Indonesia goes to the polls on February 14, with the real risk of Prabowo Subianto, son-in-law of the late president Suharto, getting elected and raising the possibility of a deep slide as regards human rights, given the duo’s genocidal pasts.
Israel ought to have elections to choose a successor to the corrupt Prime Minister Benjamin Netanyahu, who failed to forestall the October 7 attack.

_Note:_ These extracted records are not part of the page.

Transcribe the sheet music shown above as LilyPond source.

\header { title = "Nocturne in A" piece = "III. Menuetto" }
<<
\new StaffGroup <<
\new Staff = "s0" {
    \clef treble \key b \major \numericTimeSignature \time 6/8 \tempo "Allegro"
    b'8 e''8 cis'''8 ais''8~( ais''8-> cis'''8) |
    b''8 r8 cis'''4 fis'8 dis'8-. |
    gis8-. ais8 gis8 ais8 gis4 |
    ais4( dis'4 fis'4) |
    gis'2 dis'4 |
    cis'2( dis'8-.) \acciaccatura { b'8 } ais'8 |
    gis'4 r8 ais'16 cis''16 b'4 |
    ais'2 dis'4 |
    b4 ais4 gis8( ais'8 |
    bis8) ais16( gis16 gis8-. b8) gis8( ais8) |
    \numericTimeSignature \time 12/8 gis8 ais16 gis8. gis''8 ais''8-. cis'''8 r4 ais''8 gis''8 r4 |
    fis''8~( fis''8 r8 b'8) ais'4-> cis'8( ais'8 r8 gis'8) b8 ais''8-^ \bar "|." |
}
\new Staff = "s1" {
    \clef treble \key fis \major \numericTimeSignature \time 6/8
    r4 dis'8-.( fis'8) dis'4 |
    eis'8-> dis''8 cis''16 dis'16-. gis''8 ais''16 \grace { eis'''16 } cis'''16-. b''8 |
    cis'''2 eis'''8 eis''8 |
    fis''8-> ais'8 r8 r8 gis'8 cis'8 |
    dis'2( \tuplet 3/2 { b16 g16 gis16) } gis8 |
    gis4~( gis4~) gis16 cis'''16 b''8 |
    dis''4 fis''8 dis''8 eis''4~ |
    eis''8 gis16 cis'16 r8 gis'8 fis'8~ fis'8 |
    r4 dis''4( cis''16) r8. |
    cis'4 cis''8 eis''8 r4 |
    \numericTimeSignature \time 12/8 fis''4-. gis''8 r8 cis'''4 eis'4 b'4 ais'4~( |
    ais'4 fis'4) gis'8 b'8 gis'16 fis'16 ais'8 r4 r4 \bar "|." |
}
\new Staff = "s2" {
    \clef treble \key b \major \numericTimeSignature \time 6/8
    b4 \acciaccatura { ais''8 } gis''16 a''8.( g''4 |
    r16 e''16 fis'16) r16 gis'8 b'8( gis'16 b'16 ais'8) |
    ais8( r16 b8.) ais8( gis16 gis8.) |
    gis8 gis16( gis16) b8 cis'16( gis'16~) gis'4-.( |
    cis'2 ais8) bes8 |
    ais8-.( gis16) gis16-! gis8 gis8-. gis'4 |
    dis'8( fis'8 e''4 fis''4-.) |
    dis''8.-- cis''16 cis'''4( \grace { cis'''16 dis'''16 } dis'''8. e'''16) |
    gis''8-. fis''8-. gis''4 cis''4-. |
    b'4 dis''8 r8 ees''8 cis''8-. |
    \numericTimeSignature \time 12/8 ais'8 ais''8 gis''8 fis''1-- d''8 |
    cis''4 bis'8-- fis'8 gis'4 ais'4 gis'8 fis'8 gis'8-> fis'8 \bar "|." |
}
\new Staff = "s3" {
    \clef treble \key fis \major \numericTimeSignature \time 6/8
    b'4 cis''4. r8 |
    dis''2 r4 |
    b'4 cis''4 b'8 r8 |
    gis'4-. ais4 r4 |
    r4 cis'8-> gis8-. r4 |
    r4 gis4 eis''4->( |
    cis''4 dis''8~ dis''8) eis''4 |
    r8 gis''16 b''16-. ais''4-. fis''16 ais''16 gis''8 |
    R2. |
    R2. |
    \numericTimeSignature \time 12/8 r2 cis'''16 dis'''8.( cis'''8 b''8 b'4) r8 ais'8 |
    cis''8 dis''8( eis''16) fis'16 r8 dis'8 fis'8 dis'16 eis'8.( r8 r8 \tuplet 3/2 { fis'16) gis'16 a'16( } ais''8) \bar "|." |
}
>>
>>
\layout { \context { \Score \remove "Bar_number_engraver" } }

But by his own admission, he plans to prolong genocidal attacks against the Palestinians “for months”, thereby attempting to ensure that his “war cabinet” persists in its settler-colonial Apartheid policies in Gaza and the West Bank.
Meanwhile, IMF Managing Director Kristalina Georgieva has predicted that 2024 will be “very tough” for fiscal policy, especially for countries holding elections.
“This is going to be a very tough year because fiscal policy has to rebuild buffers and deal with the debt that was accumulated in many countries,” the IMF chief told the media recently. “About 80 will hold elections, and we know what happens with pressure on spending during election cycles,”
she said, hinting at the potential undermining of anti-inflation measures.